**Exercise objective**. Output range, inclusive: from the line containing "index tip: (267, 159)" to the line containing "pinky tip: (139, 231)". Restate those lines from the data below word for word and only those.

**Given information**.
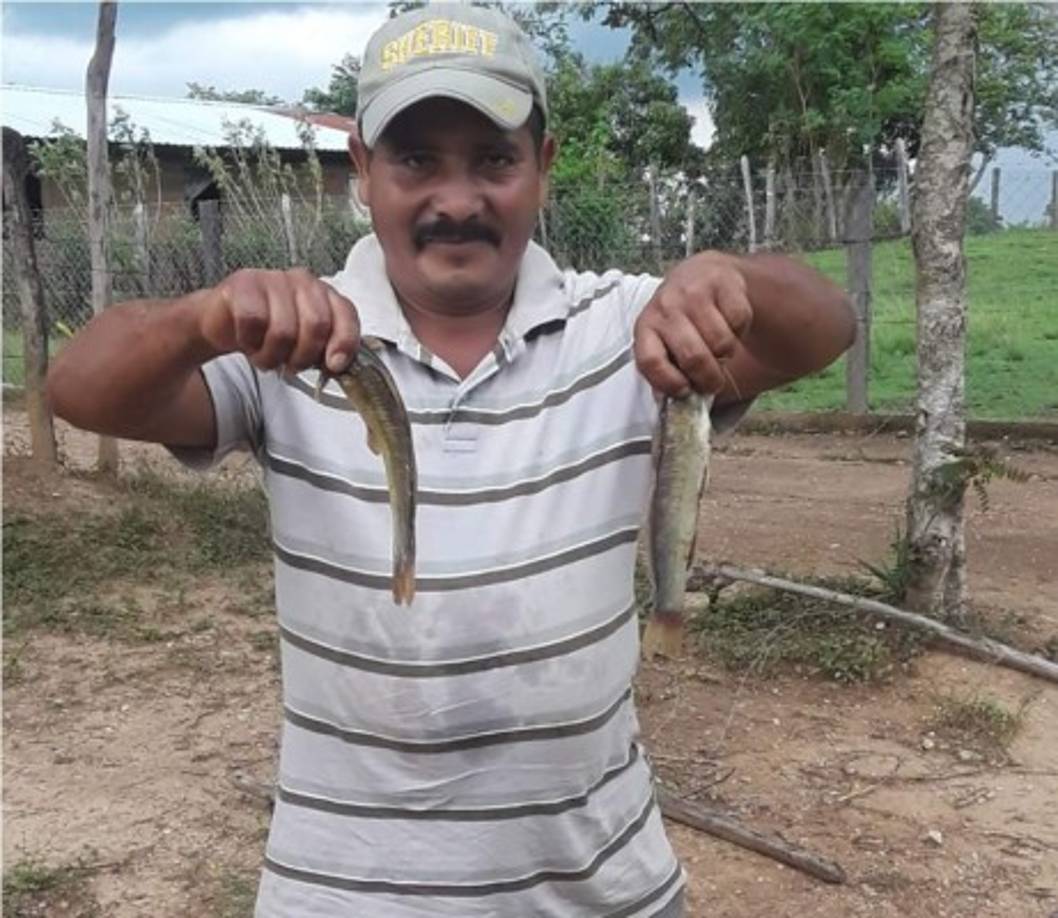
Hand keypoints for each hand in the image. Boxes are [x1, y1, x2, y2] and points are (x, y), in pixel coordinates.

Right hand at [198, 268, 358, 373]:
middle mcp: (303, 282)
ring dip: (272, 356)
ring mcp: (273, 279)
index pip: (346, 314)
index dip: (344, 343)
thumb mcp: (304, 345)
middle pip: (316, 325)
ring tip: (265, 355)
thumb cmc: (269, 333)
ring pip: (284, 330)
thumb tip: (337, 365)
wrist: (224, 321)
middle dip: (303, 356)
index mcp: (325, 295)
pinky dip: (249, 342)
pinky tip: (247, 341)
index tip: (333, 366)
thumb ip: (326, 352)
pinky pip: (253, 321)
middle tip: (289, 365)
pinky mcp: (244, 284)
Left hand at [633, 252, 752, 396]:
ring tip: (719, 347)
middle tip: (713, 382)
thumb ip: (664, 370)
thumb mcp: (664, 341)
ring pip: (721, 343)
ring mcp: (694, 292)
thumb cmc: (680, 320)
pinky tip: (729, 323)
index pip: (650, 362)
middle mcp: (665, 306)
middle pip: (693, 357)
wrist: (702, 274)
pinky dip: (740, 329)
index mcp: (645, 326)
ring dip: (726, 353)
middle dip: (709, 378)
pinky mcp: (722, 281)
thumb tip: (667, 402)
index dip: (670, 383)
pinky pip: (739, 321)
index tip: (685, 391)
---
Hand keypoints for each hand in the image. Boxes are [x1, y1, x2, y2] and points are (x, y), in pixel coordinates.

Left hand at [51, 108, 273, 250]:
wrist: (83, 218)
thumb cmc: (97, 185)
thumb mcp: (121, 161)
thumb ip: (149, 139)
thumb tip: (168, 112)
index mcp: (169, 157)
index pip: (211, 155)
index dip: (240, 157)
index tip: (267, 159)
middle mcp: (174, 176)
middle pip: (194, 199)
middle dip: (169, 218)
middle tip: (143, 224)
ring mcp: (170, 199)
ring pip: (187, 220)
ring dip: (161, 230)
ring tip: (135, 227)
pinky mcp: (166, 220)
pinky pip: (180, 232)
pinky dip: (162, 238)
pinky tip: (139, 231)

**Response below**.
index tip: (267, 159)
middle mcp: (174, 176)
middle pip: (194, 199)
middle dip: (169, 218)
middle tip: (143, 224)
ring mcp: (170, 199)
ring pip: (187, 220)
ring dip: (161, 230)
ring tip: (135, 227)
pinky mcp: (166, 220)
pinky pip: (180, 232)
pinky dip: (162, 238)
pinky tip: (139, 231)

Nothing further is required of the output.